Mar Chiquita (in Spanish literally "Little Sea") or Mar de Ansenuza is an endorheic salt lake located in the northeast of the province of Córdoba, in central Argentina. The northeast corner of the lake also extends into southeastern Santiago del Estero Province. It is the largest of the naturally occurring saline lakes in Argentina. The lake is located in parts of five departments in the two provinces.

The lake is in the Argentine Espinal ecoregion.
It occupies the southern part of a depression that measures about 50 miles/80 km (north-south) by 28 miles/45 km (east-west). Its surface area varies considerably, given its shallow depth (about 10 m), and ranges between 2000 and 6000 km2.

==Hydrology==
Mar Chiquita is fed primarily by the saline waters of the Dulce River, coming from Santiago del Estero in the north after being joined by the Saladillo River. The lands around the lower course of the Dulce and Mar Chiquita are wetlands, populated by a large biodiversity (especially aquatic birds). From the southwest the lake receives the flow of the Primero/Suquía and the Segundo/Xanaes rivers, as well as several streams; these inflows vary greatly from dry to rainy seasons. The salinity of Mar Chiquita is quite variable, with measured extremes ranging from 250 g/L in times of low water levels to around 40 g/L in very humid years, such as in the decade following 1977, when record rainfall flooded much of Miramar, Córdoba.
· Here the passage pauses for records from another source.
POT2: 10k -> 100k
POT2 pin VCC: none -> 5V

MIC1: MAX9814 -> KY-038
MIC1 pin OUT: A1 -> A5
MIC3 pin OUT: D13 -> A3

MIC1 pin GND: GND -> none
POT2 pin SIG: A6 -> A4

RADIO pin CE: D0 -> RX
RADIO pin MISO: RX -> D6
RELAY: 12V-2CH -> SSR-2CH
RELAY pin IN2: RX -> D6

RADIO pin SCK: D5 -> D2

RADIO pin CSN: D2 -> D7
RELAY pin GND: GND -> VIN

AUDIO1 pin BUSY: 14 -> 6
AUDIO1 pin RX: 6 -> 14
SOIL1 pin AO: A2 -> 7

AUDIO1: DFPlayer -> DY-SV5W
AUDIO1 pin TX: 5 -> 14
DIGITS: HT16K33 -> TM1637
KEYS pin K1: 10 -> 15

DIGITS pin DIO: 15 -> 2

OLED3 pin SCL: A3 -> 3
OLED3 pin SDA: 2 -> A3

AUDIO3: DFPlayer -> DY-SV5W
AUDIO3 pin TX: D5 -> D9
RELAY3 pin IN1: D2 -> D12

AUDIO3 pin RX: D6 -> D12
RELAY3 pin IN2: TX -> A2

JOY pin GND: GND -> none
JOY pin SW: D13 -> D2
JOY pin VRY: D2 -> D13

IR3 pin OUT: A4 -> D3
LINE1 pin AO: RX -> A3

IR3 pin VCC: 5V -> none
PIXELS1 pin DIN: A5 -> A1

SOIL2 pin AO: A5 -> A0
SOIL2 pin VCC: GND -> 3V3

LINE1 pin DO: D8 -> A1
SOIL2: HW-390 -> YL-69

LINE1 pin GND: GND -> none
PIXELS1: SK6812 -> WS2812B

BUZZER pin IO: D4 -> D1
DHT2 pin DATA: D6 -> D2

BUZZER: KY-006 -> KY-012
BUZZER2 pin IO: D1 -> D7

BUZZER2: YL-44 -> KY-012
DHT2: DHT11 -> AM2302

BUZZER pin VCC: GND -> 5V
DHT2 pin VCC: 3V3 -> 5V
There are several islands in the lake, the most important one being the Médano Island. Mar Chiquita is slowly diminishing in volume due to increased evaporation and elevation of its bottom, and is ultimately bound to turn into a salt flat. According to the Mono Lake Committee, Aves Argentinas and Argentina Natura International are attempting to establish "the largest National Park in Argentina at Laguna Mar Chiquita, the" (northern) "winter home to large concentrations of Wilson's Phalaropes." The lake was formerly home to a growing tourism industry, and was the site of the Gran Hotel Viena, a luxurious, lakefront establishment which functioned from 1945 to 1980, and has been the center of numerous mysteries and controversies.

In June 2022, the surrounding wetlands and the lake were officially designated as Ansenuza National Park, becoming the largest national park in Argentina. The park protects over 19,000 km2 of lagoons, marshes, and forests, and is considered one of the most important wetlands in South America. It is a key breeding ground for three South American flamingo species, as well as a critical stopover for migratory birds along the Atlantic Flyway.